■ **Entries from a dataset**:

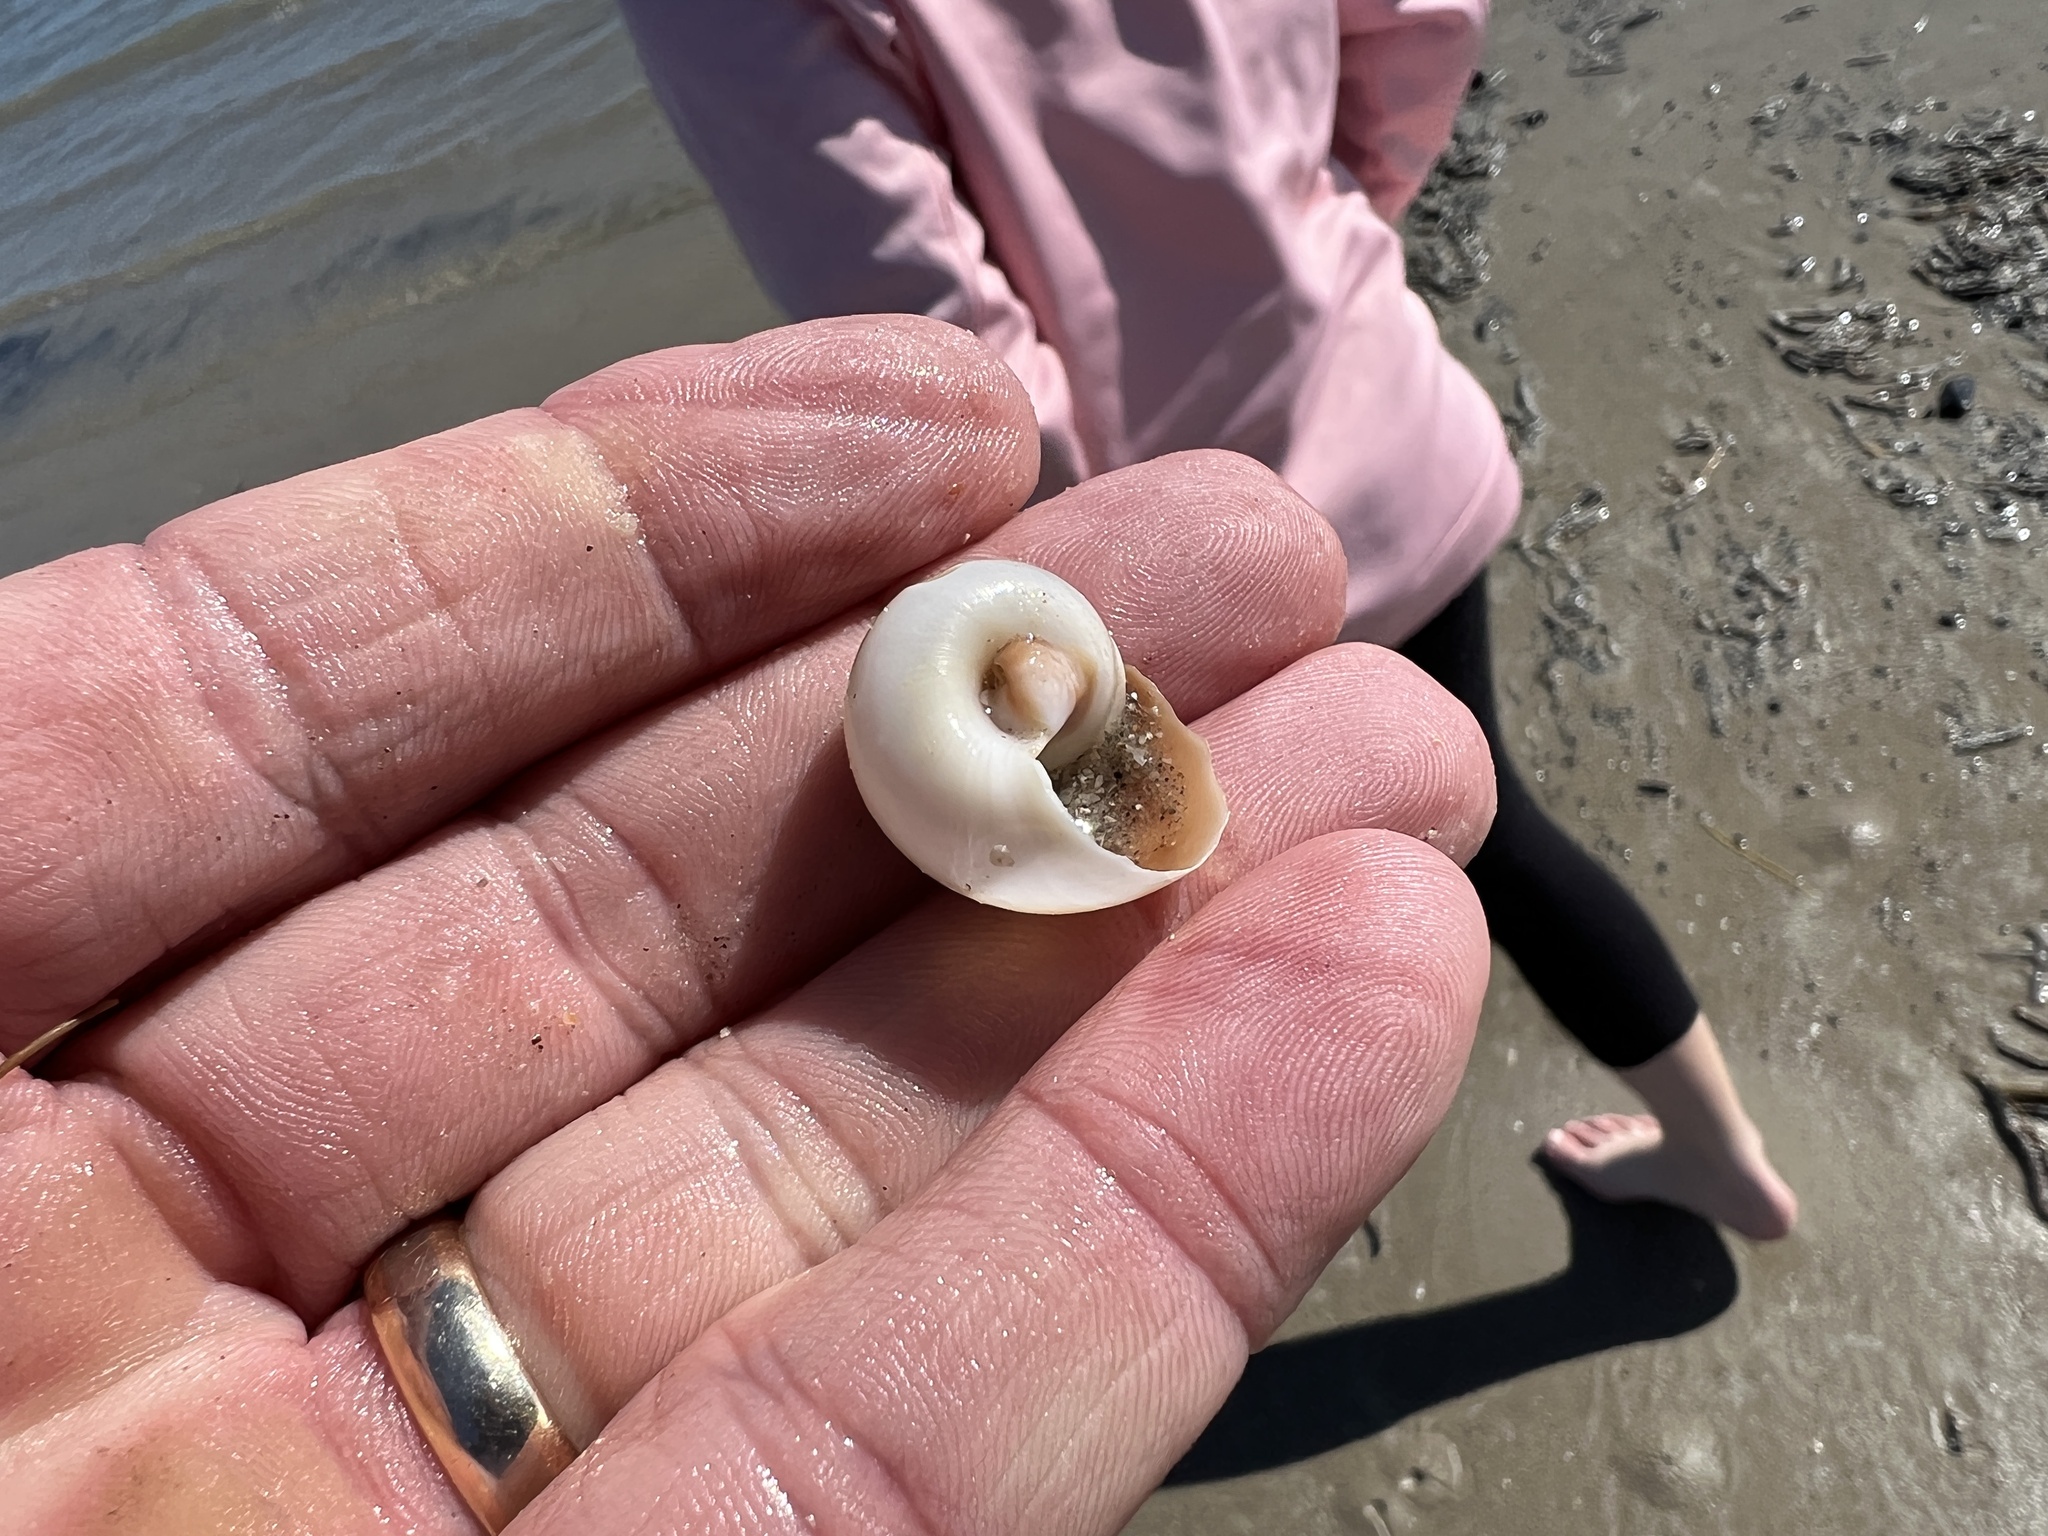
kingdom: Animalia
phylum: Mollusca
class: Gastropoda
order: Littorinimorpha
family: Naticidae
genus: Neverita
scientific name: Neverita duplicata
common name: Lobed moonsnail
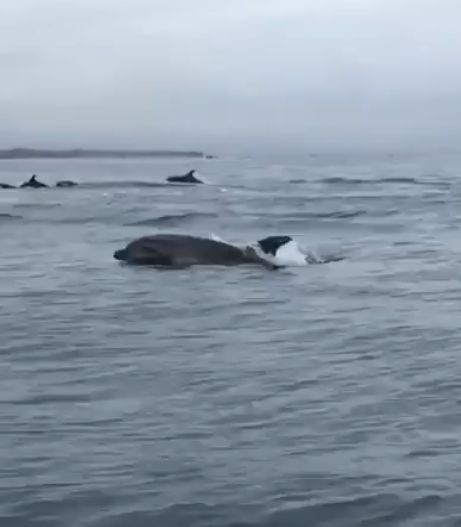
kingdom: Animalia
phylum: Chordata
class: Mammalia
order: Cetacea
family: Delphinidae
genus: Tursiops
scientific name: Tursiops truncatus
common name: Bottlenose dolphin
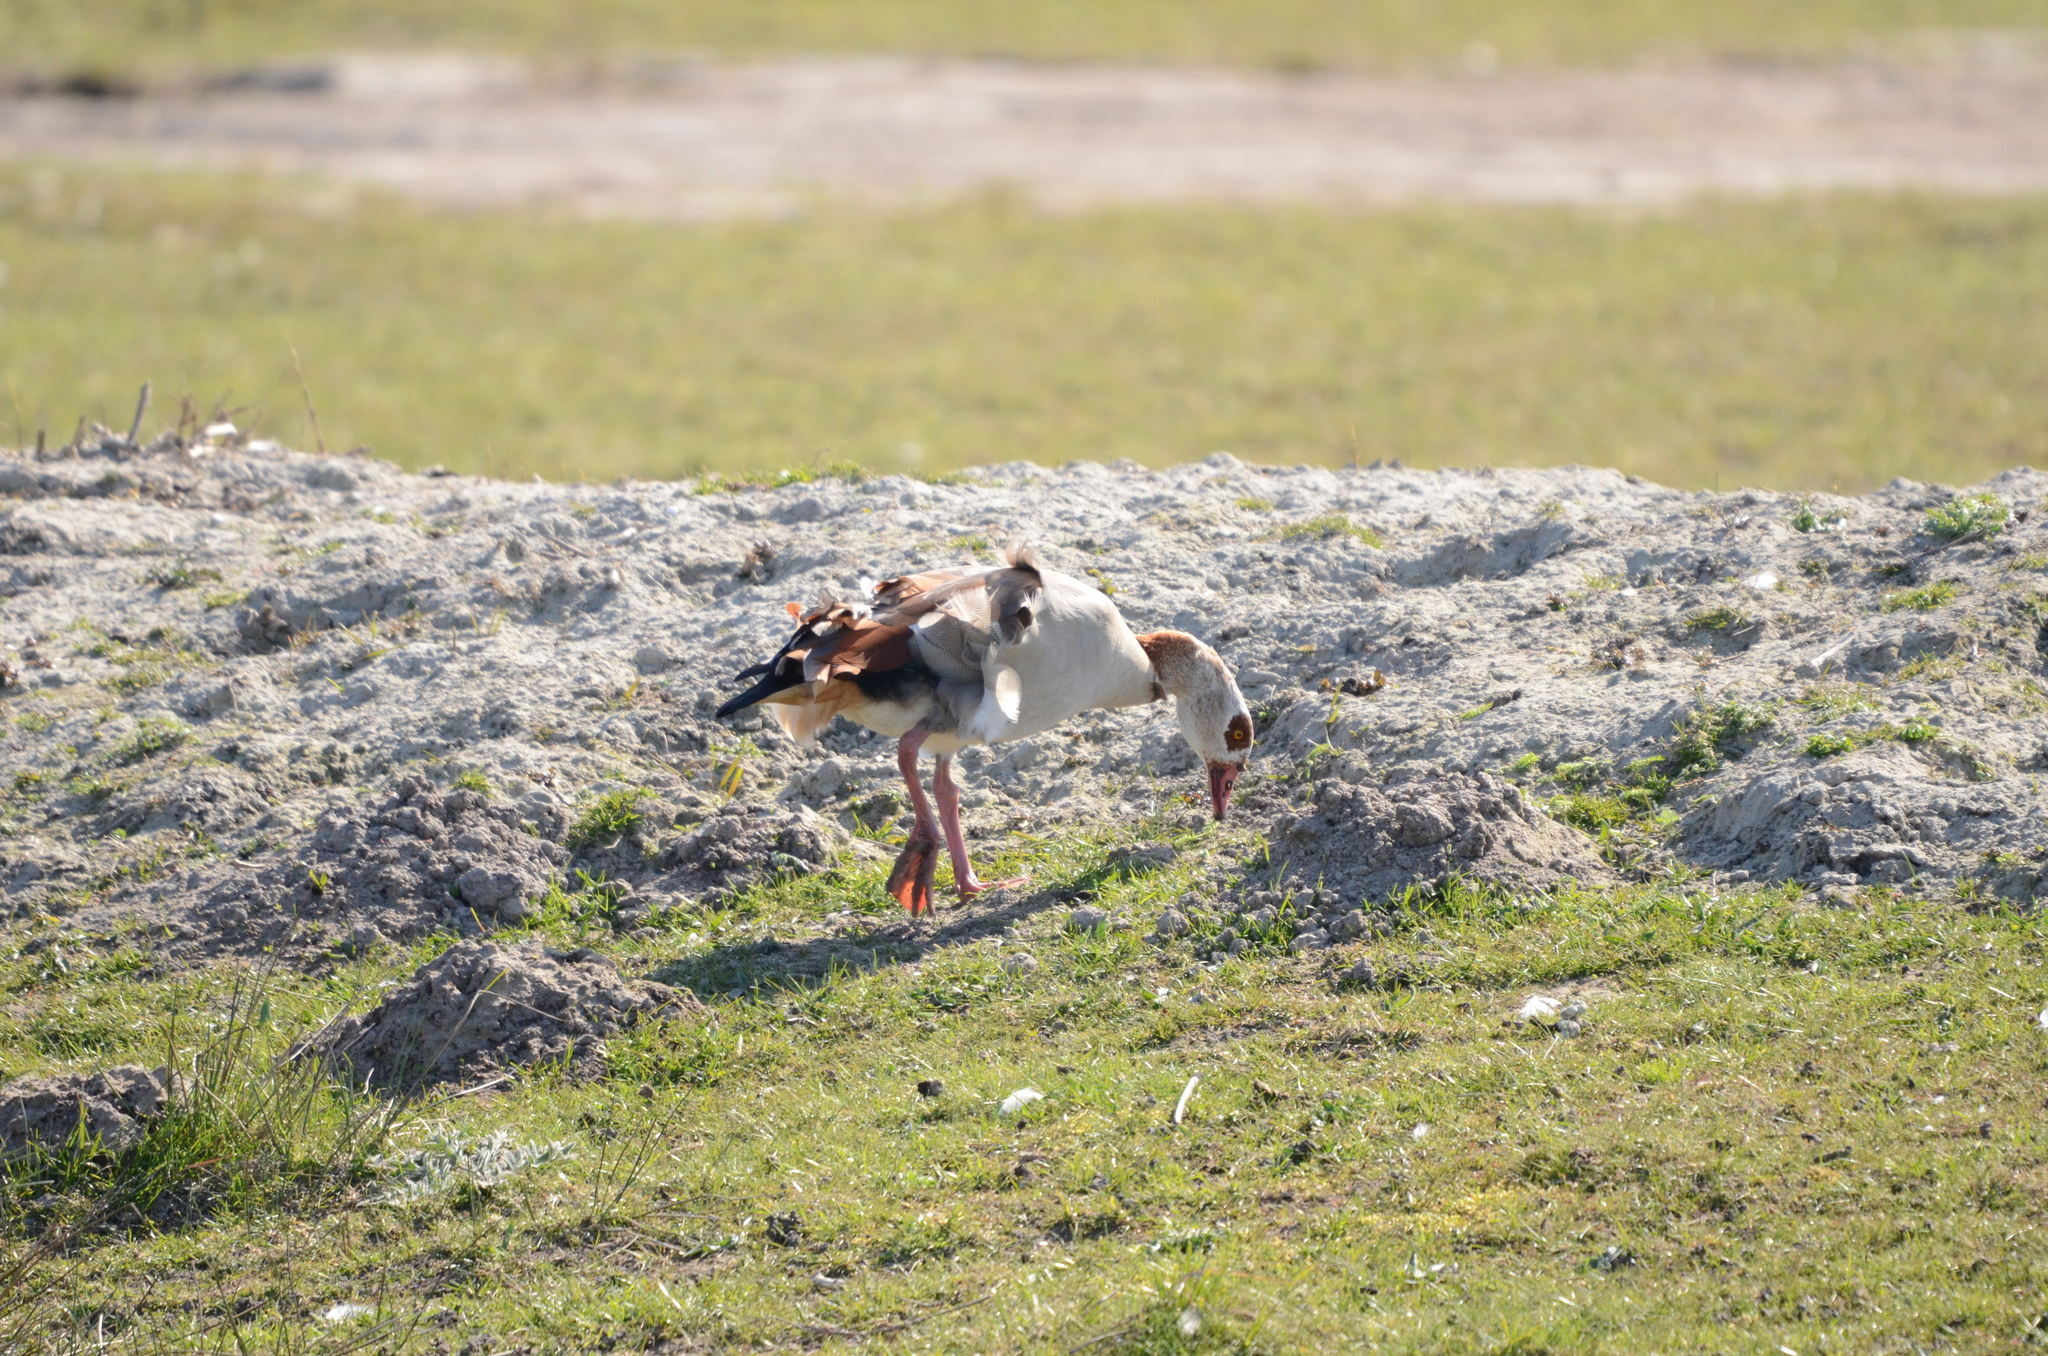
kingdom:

■ **THE TASK**:
Can you recast every line of the data above as a JSON list of strings, one string per line, with blank lines dropped and the pictures left out?

■ **RESULT OF THE EXERCISE**:
[
  "kingdom: Animalia",
  "phylum: Mollusca",
  "class: Gastropoda",
  "order: Littorinimorpha",
  "family: Naticidae",
  "genus: Neverita",
  "scientific name: Neverita duplicata",
  "common name: Lobed moonsnail",
  "kingdom: Animalia",
  "phylum: Chordata",
  "class: Mammalia",
  "order: Cetacea",
  "family: Delphinidae",
  "genus: Tursiops",
  "scientific name: Tursiops truncatus",
  "common name: Bottlenose dolphin",
  "kingdom:"
]